SUPPLIED TEXT:

2015-07-09 13:52:39 -05:00
Field G. Van Zee
d4b891369c Added 'carrizo' configuration.
Details:
- Added a new configuration for AMD Excavator-based hardware also known
  as Carrizo when referring to the entire APU. This configuration uses
  the same micro-kernels as the piledriver, but with different
  cache blocksizes.
2015-07-07 10:06:53 -05:00
Field G. Van Zee
0b7255a642 CHANGELOG update (0.1.7) 2015-06-19 12:01:50 -05:00
Field G. Van Zee
267253de8a Version file update (0.1.7) 0.1.7 2015-06-19 12:01:49 -05:00
Field G. Van Zee
7cd01b71b5 Implemented dynamic allocation for packing buffers.
Details:
- Replaced the old memory allocator, which was based on statically-
  allocated arrays, with one based on a new internal pool_t type, which,
  combined with a new bli_pool_*() API, provides a new abstract data
  type that implements the same memory pool functionality but with blocks
  from the heap (ie: malloc() or equivalent). Hiding the details of the
  pool in a separate API also allows for a much simpler bli_mem.c family
  of functions.
- Added a new internal header, bli_config_macro_defs.h, which enables
  sane defaults for the values previously found in bli_config. Those
  values can be overridden by #defining them in bli_config.h the same
  way kernel defaults can be overridden in bli_kernel.h. This file most
  resembles what was previously a typical configuration's bli_config.h.

EXCERPTED RECORDS:

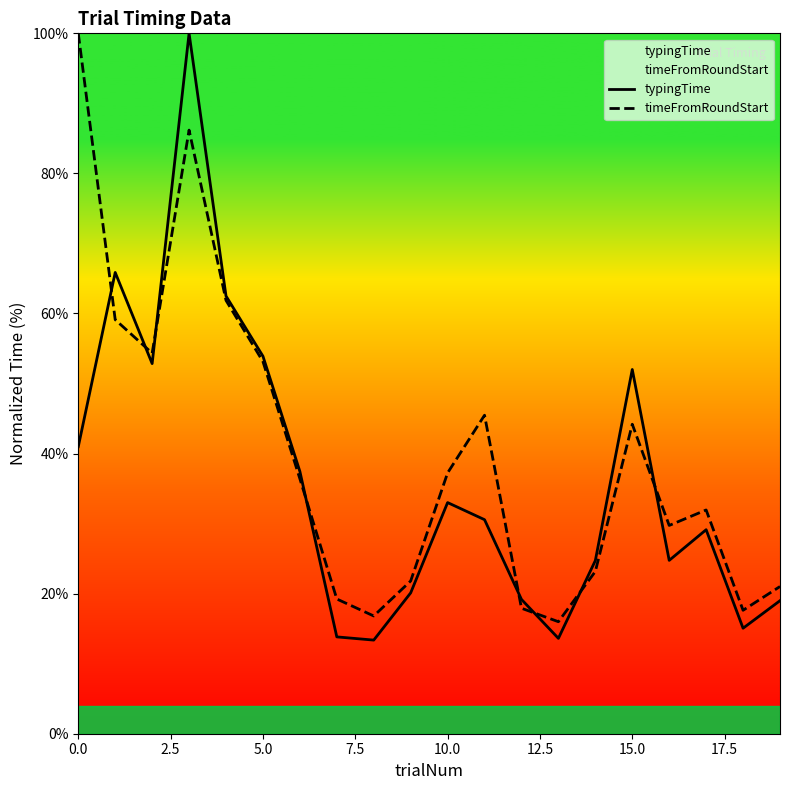

What is the smallest value displayed?

13.4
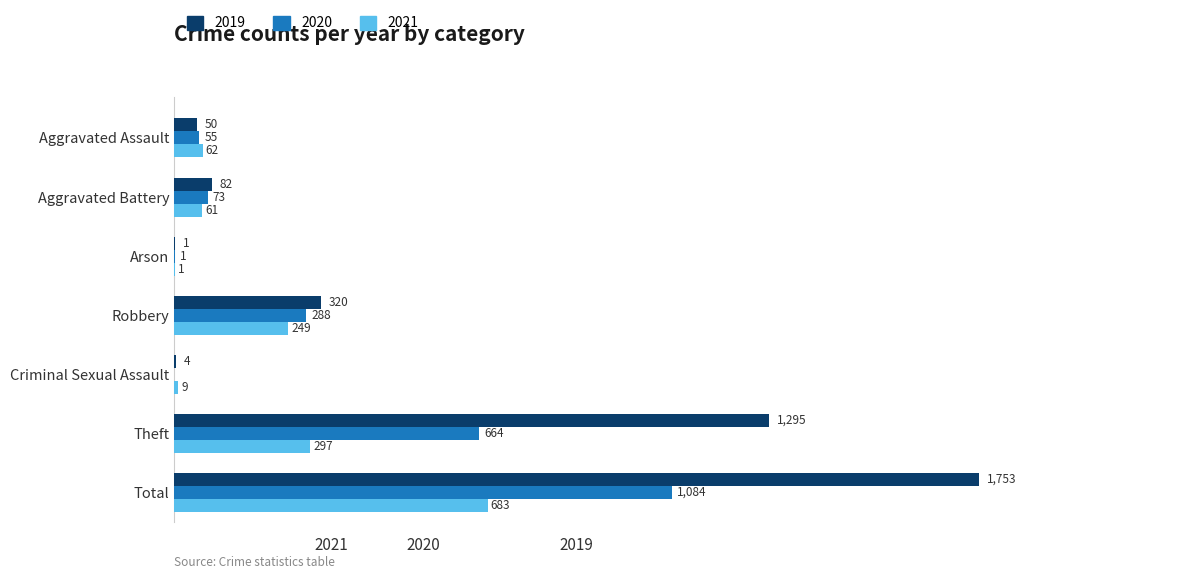

What are all the series names shown in the legend?

2019, 2020, 2021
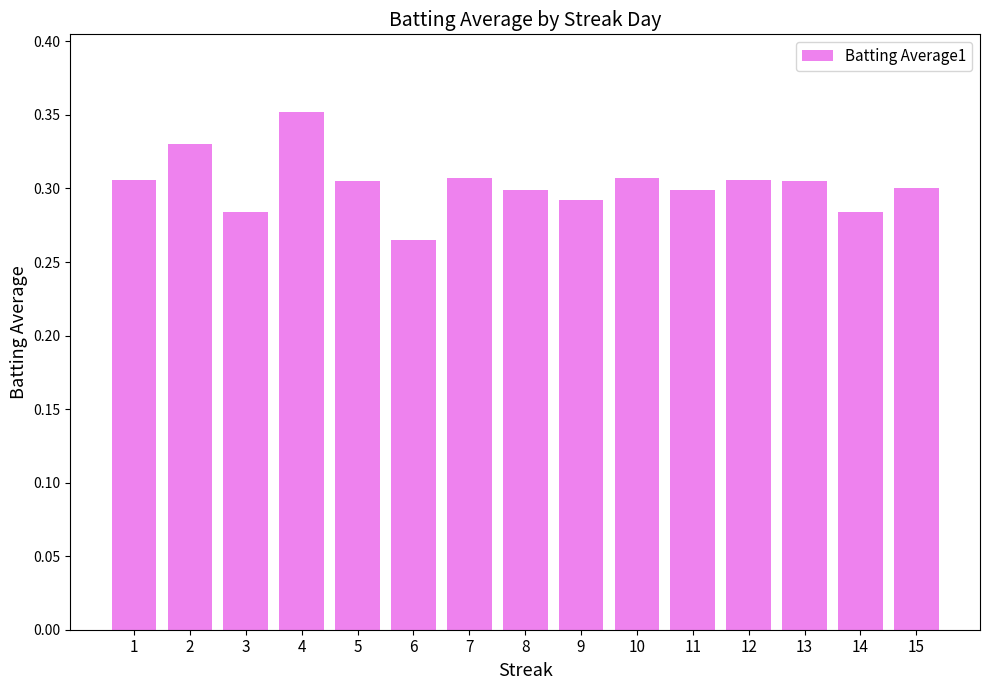

How many values are between 0 and 1?

15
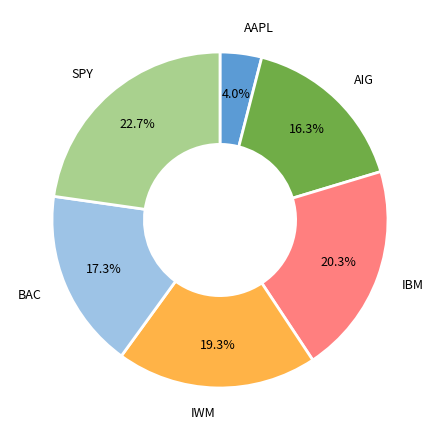

Does any single category account for the majority?

No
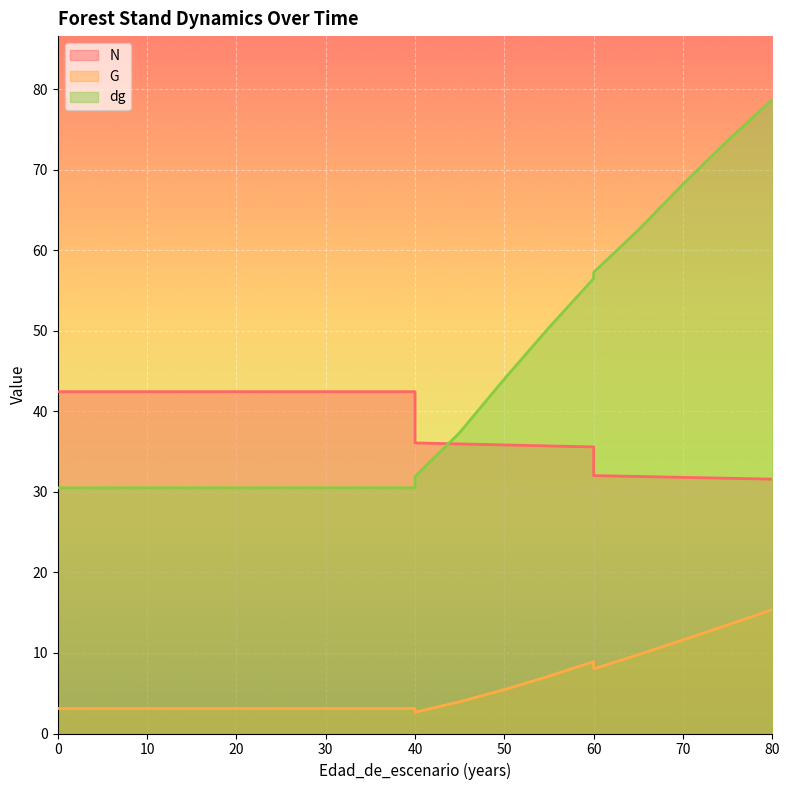

What is the difference between the maximum and minimum values in the dg series?

48.2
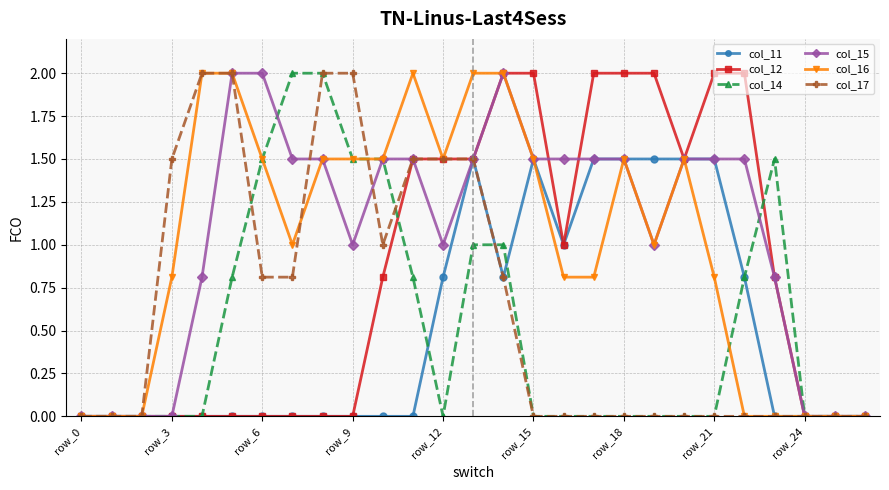

What is the value of the col_15 point at the 23rd from the left?

1.5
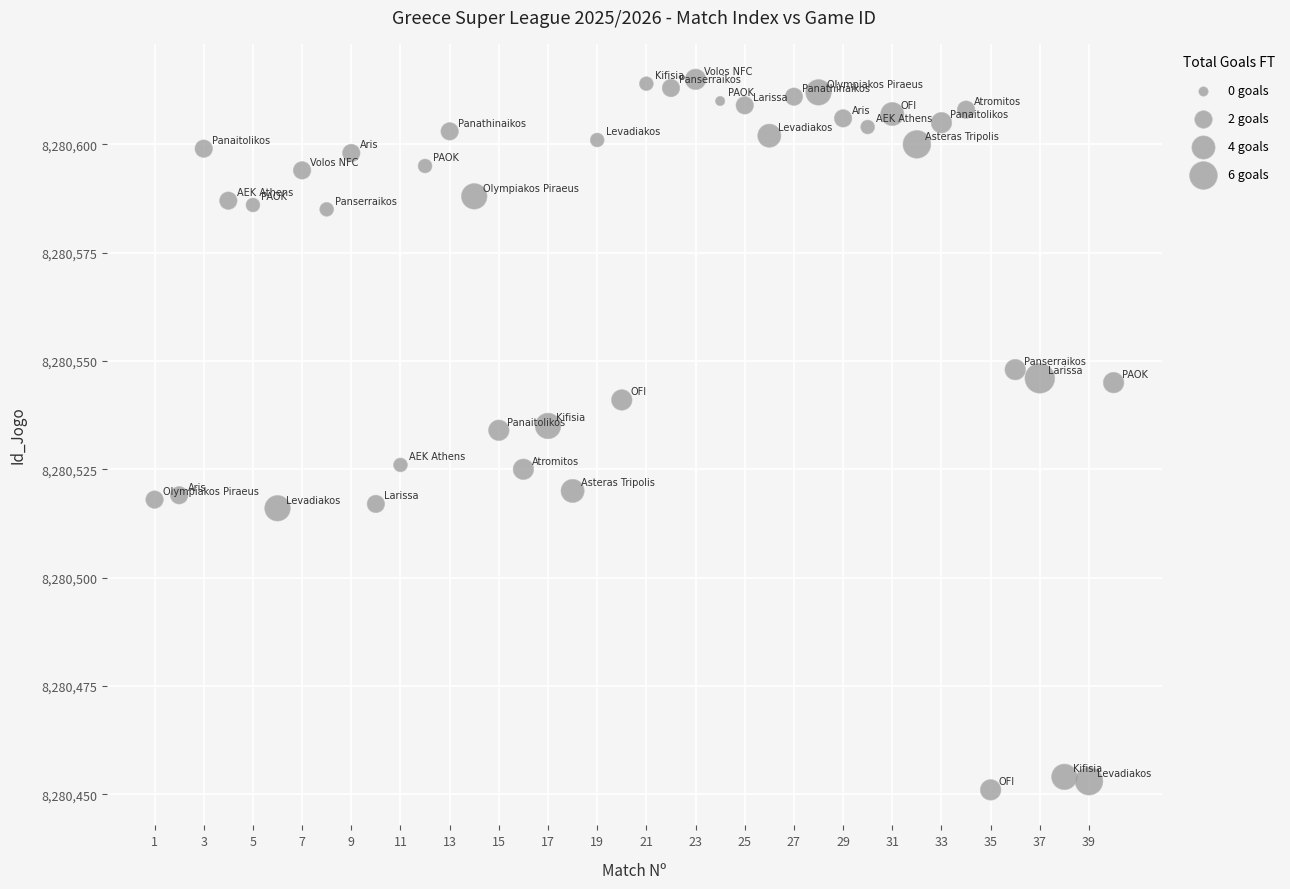

What is the range of Y values (max minus min)?

164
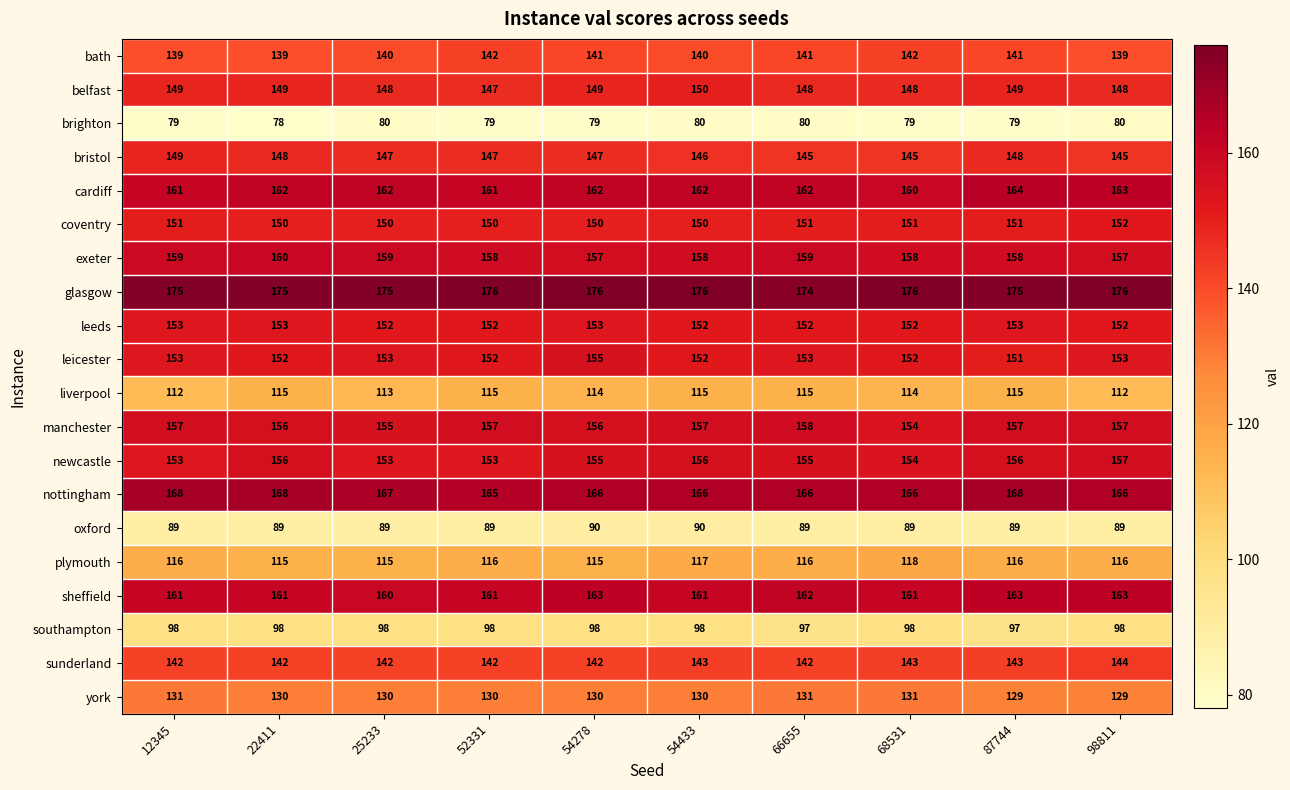

What is the spread (max minus min) of values at 98811?

96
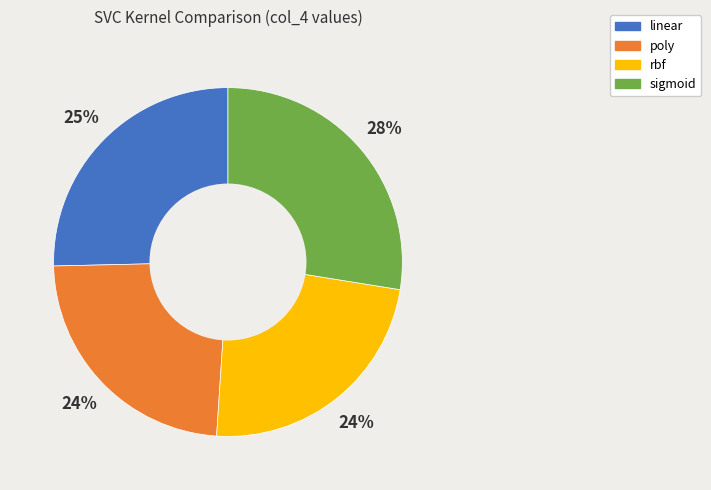

Does linear represent more than half of the total?

No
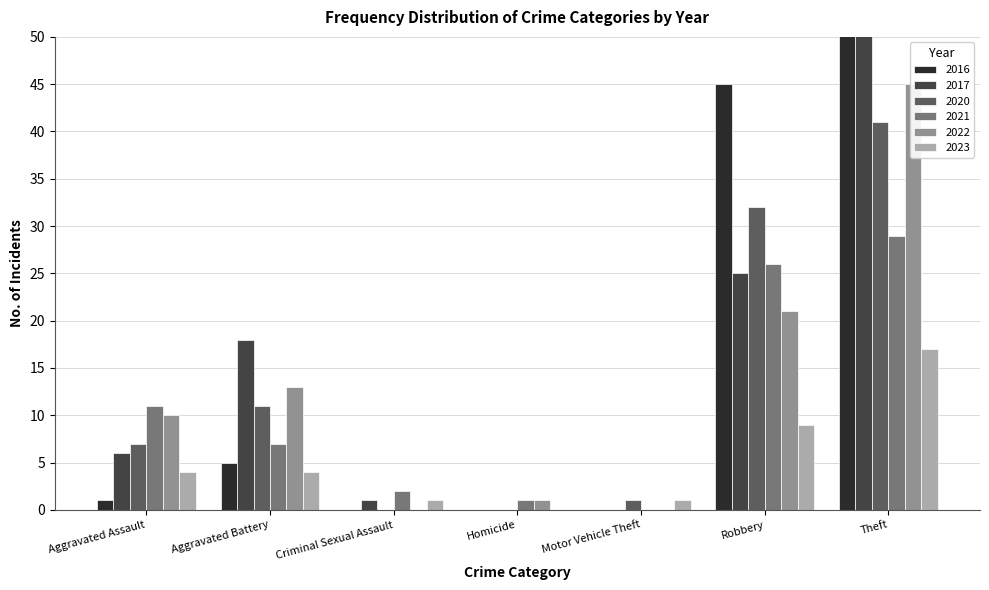

What is the total value across all series at Criminal Sexual Assault?

4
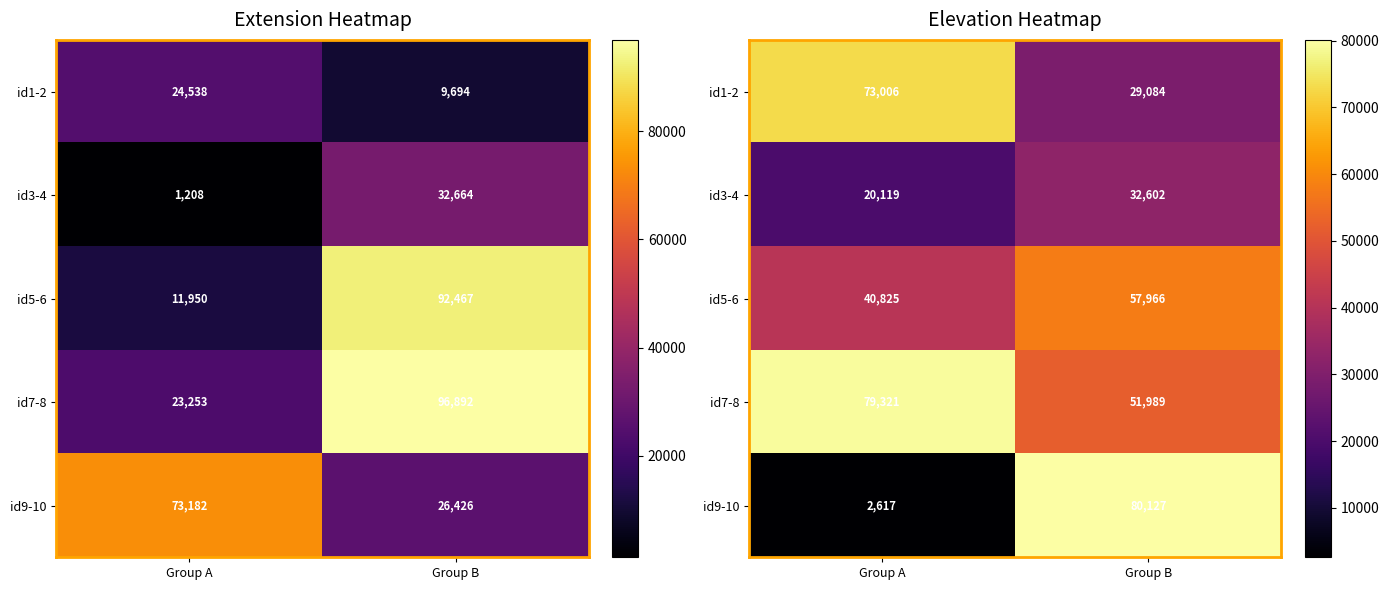

Rank the series by their maximum value, from highest to lowest.

id9-10, id7-8, id1-2, id5-6, id3-4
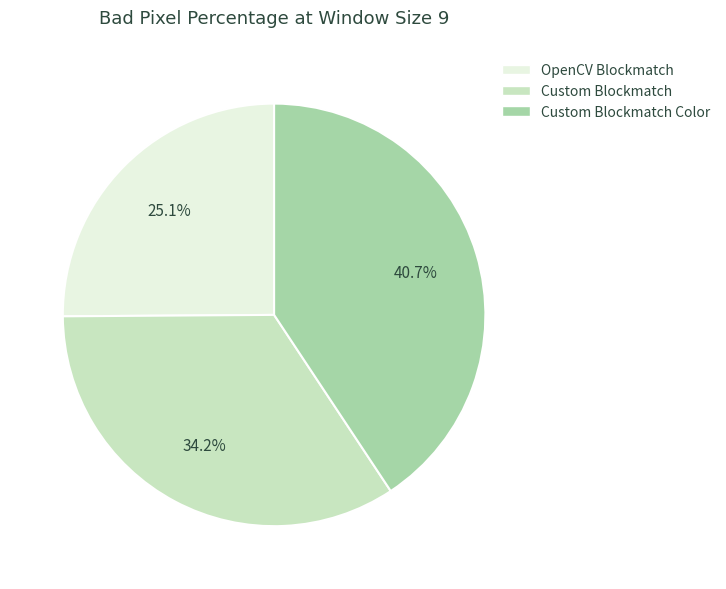

Is the sum of Custom Blockmatch and Custom Blockmatch Color greater than half?

Yes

TASK DESCRIPTION:
From the commit log, extract the passage that begins at the words "2015-07-09 13:52:39 -05:00" and stops after "cache blocksizes.". You can do without the records.

ANSWER FOR THE TASK:
2015-07-09 13:52:39 -05:00
Field G. Van Zee
d4b891369c Added 'carrizo' configuration.
Details:
- Added a new configuration for AMD Excavator-based hardware also known
  as Carrizo when referring to the entire APU. This configuration uses
  the same micro-kernels as the piledriver, but with different
  cache blocksizes.